Pfann points out that Matthew portrays Jesus as the new Moses, come to
liberate Israel. In Matthew, Herod slaughters the infants, as Pharoah did
ages before. Mary, Jesus and Joseph flee to Egypt, where God called Moses.
Later Jesus and the apostles cross the Jordan, re-entering the Promised Land,
where Jesus immediately climbs a mountain and delivers the Sermon on the
Mount, recalling Moses in the Sinai.

Luke also uses Old Testament imagery: Angels visit a barren Zechariah and
Elizabeth, a new Abraham and Sarah. Jesus and Mary are a re-cast Samuel and
Hannah. Even the Hebrew language used to describe Samuel is repeated: "And
the child grew in stature and in wisdom."
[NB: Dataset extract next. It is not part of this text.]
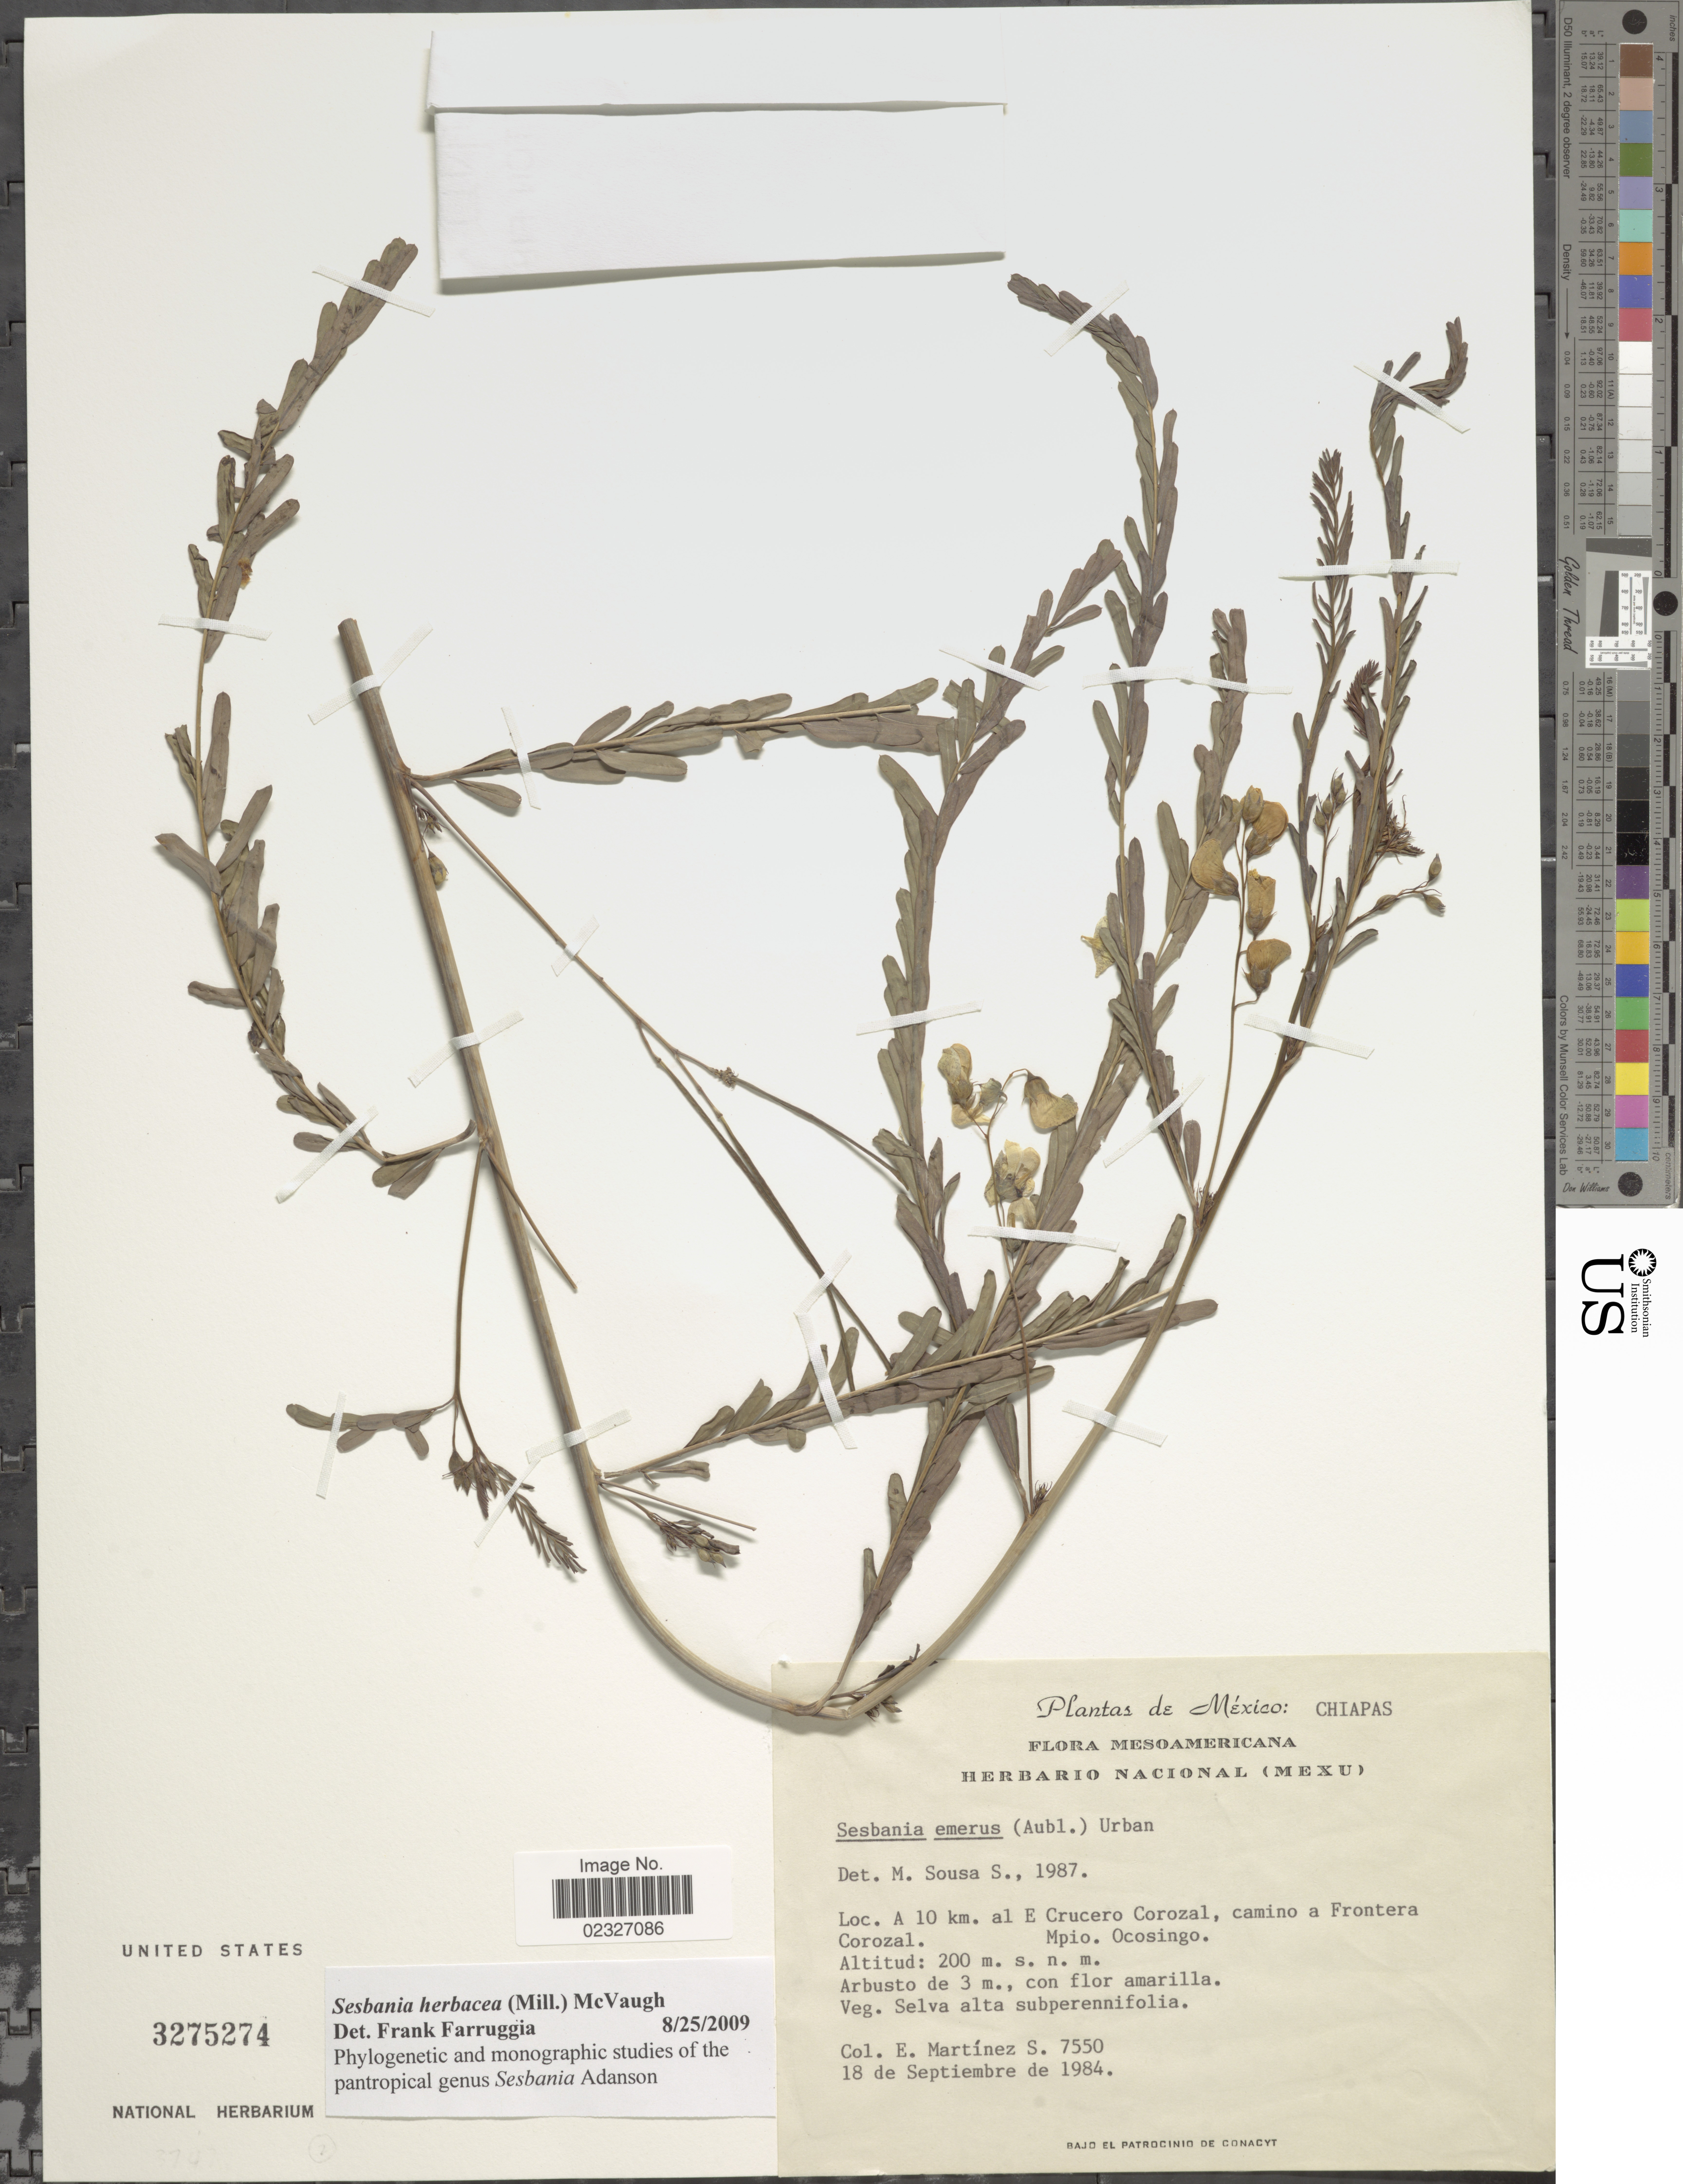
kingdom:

"It reminds the reader that God is fulfilling God's promises," says Pfann,
noting that only Luke includes the story about the heavens opening, the
angels singing and the shepherds hearing. "I don't think there is anything
else quite like that," she says. "Luke was indicating cosmological
significance.  A sign in the heavens meant this would affect the entire
history of mankind."

Why shepherds? Pfann says the image of the shepherd is loaded with powerful
Biblical symbolism. God promises to shepherd his people throughout scripture.
And Jesus is known as the Good Shepherd.

"The birth of a shepherd to shepherds," she says. "The Lamb of God is being
born, and shepherds are the first to hear the news. But which field is it?
Nobody will ever know."

Shomali knows the site of the new Catholic sanctuary particularly well. The
Franciscans bought the land from his grandfather, who had been unaware of the
monasteries and churches that lay under his feet.

"It was a farmstead," he says. "Not only a church, but a small town."

In the fourth and fifth centuries, he adds, there were nearly 40 bishops in
the region, building monasteries and convents on every available hill. 

The Protestants, of course, were relative latecomers. Their cave was opened
only in the 19th century, according to Shomali, who calls it "very recent."

All his life, Shomali has watched Christmas Eve pilgrims walk past his
mother's doorway in the heart of Beit Sahour, carrying lighted candles while
making their way to Bethlehem to the cave-grotto in Manger Square.

"I'd just stand and watch the groups pass from the Shepherds' Fields and
other places, going up to the church," he recalls. "Some would be English,
some French, some Italian. That's what was happening until the last 20
years."

It has been slowed to a trickle by the steady tightening of the Israeli
occupation.

"Christians in Palestine feel protected by the holy places, and we feel like
we're here to protect the holy places," Shomali says. "We feel we belong
here. We were the first to receive the message."

He says that makes Palestinian Christians a "chosen people."

"We were the first to be told of the birth of Jesus Christ. So we are here to
stay. We can't leave. We have a sense of belonging to the place, and that
makes us proud. We have to stay, despite the difficulties."

In the not-too-distant past, Jarnoux says, it wasn't unusual for Franciscans
to say Mass for as many as 95,000 Catholic pilgrims each year on the hilltop
at the Latin fields. This year, he says, he has worshiped with only a few
busloads of pilgrims.

He picks up a chunk of stone from an altar in one of the caves, etched
centuries ago. With a finger he traces the shape of a primitive-looking fish.

Words failing him, he shrugs and says only, "Peace. Peace."